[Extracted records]
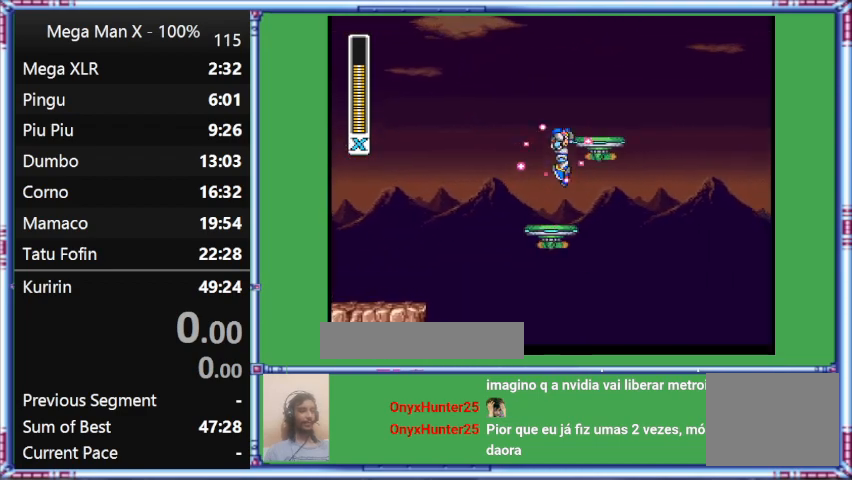
Gameplay with a controller (Nintendo layout); each line is a JSON object with the inputs held at the frame after it. "events" lists button and stick changes between this image and that frame as [ms after this image, input, new state], when the widget could be followed in between. Not read: L3 R3.
{"buttons": ["B", "Y", "DPAD_RIGHT"], "events": [[267, "B", "down"], [267, "DPAD_RIGHT", "down"]]}
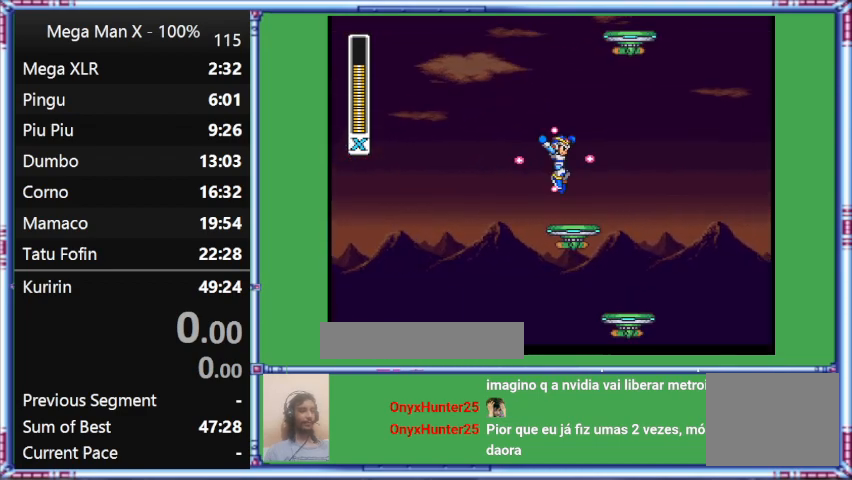
{"buttons": ["Y"], "events": [[333, "B", "up"], [333, "DPAD_RIGHT", "up"]]}
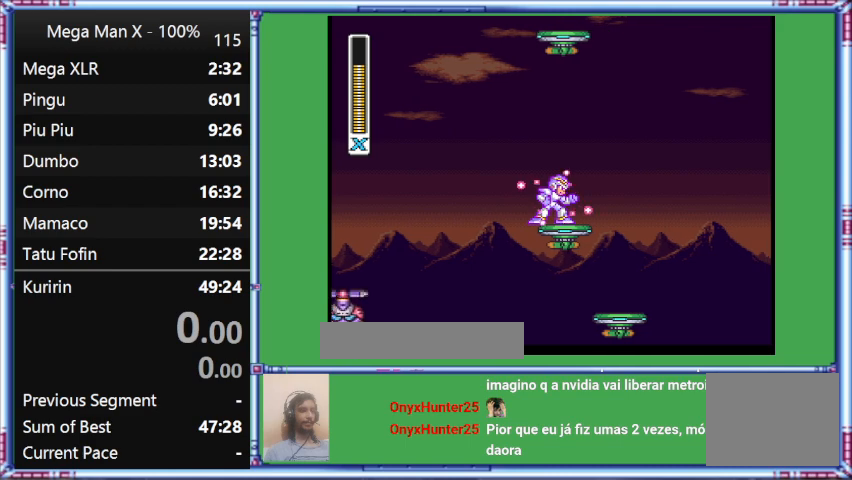
{"buttons": ["Y", "DPAD_RIGHT"], "events": [[367, "DPAD_RIGHT", "down"]]}
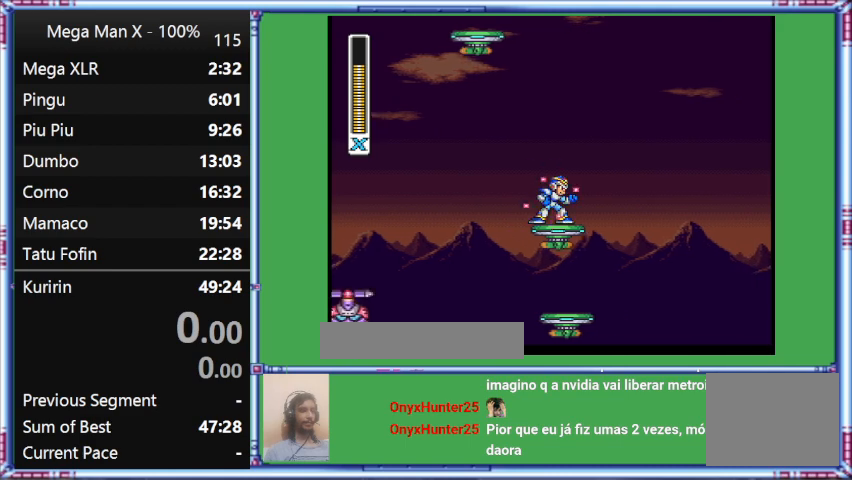
{"buttons": ["Y"], "events": [[133, "DPAD_RIGHT", "up"]]}
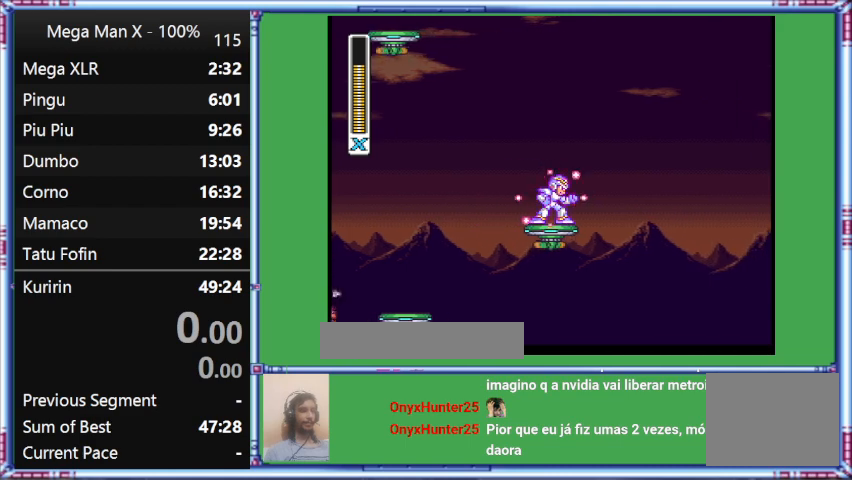
{"buttons": ["Y"], "events": []}
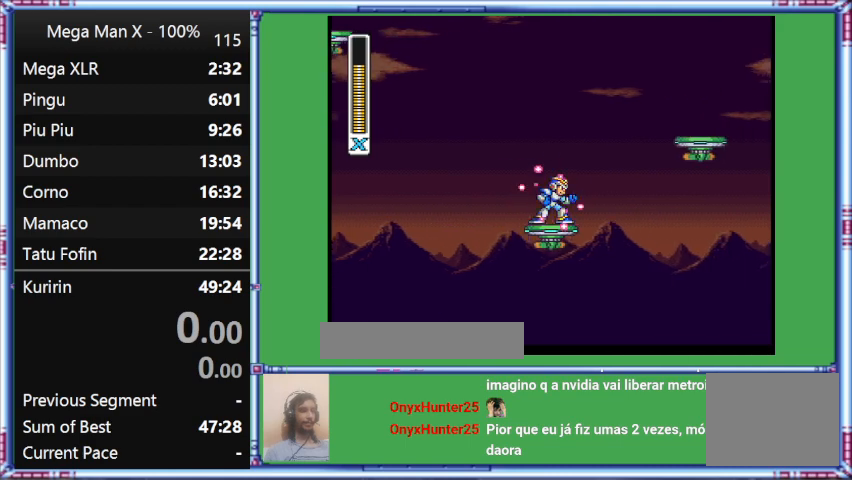
{"buttons": ["Y"], "events": []}
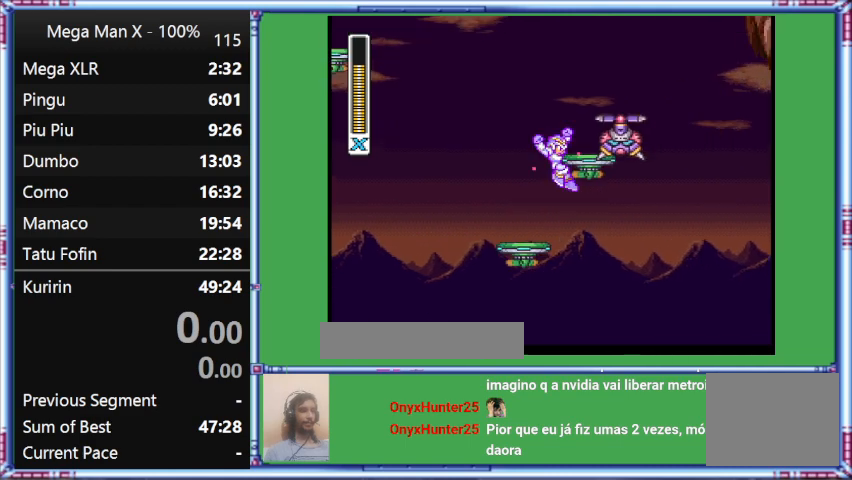
{"buttons": ["B", "Y", "DPAD_RIGHT"], "events": [[133, "B", "down"], [133, "DPAD_RIGHT", "down"]]}
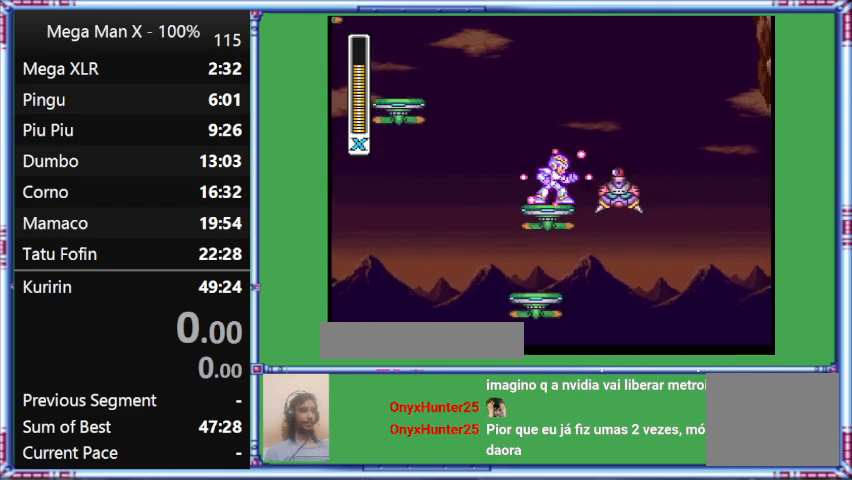
{"buttons": [], "events": [[133, "B", "up"], [133, "DPAD_RIGHT", "up"], [467, "Y", "up"]]}
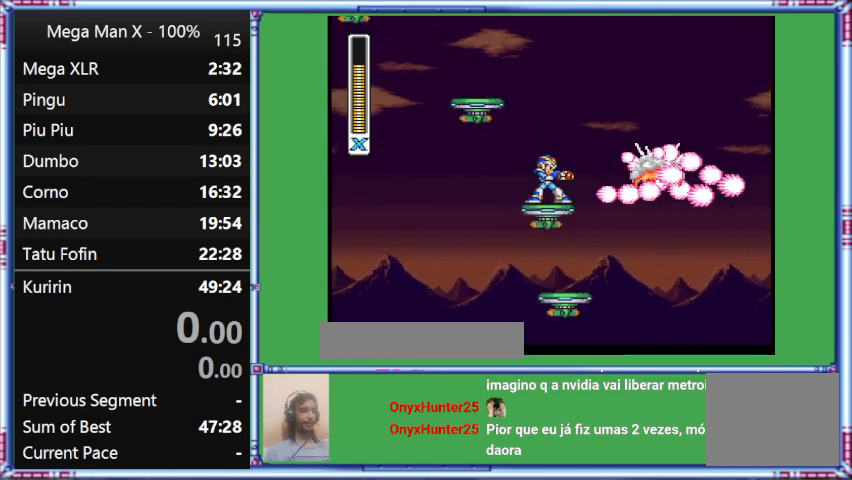
{"buttons": ["Y", "DPAD_RIGHT"], "events": [[200, "Y", "down"], [467, "DPAD_RIGHT", "down"]]}
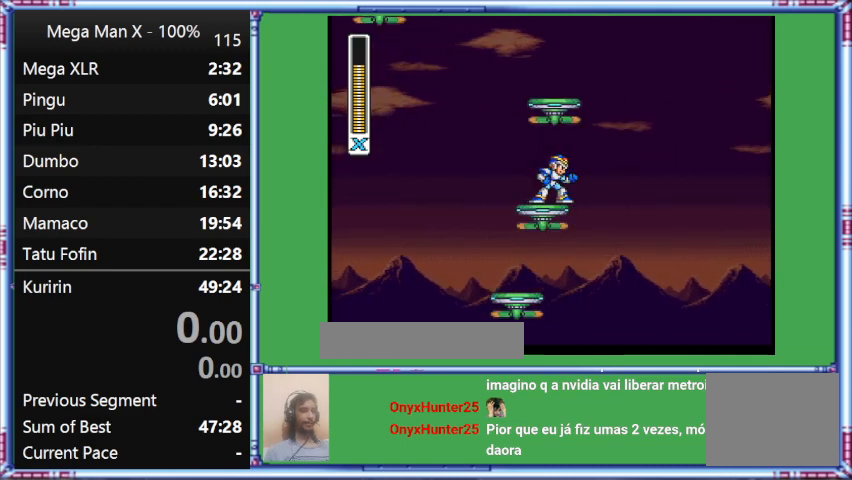
{"buttons": ["Y"], "events": [[200, "DPAD_RIGHT", "up"]]}
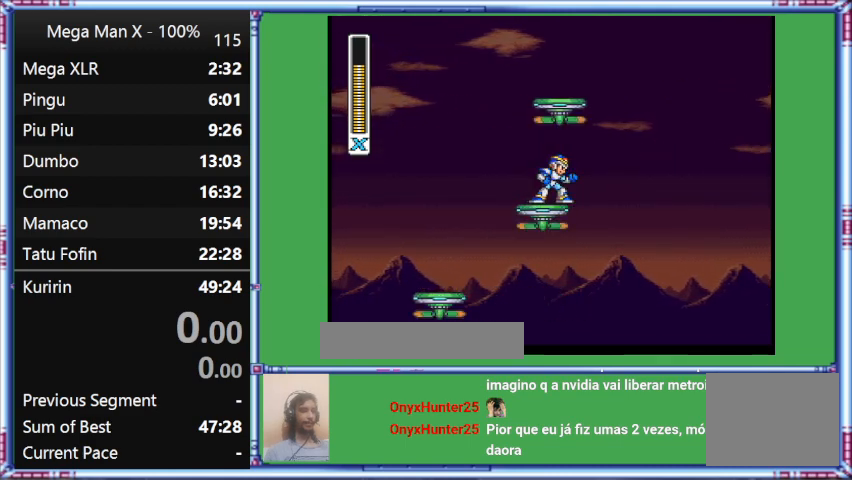
{"buttons": ["Y"], "events": []}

## Task requirements:
All the lines that hold the word "down" must appear in the answer, copied from the records.

## Exercise solution:
{"buttons": ["B", "Y", "DPAD_RIGHT"], "events": [[267, "B", "down"], [267, "DPAD_RIGHT", "down"]]}
{"buttons": ["Y", "DPAD_RIGHT"], "events": [[367, "DPAD_RIGHT", "down"]]}
{"buttons": ["B", "Y", "DPAD_RIGHT"], "events": [[133, "B", "down"], [133, "DPAD_RIGHT", "down"]]}
{"buttons": ["Y", "DPAD_RIGHT"], "events": [[200, "Y", "down"], [467, "DPAD_RIGHT", "down"]]}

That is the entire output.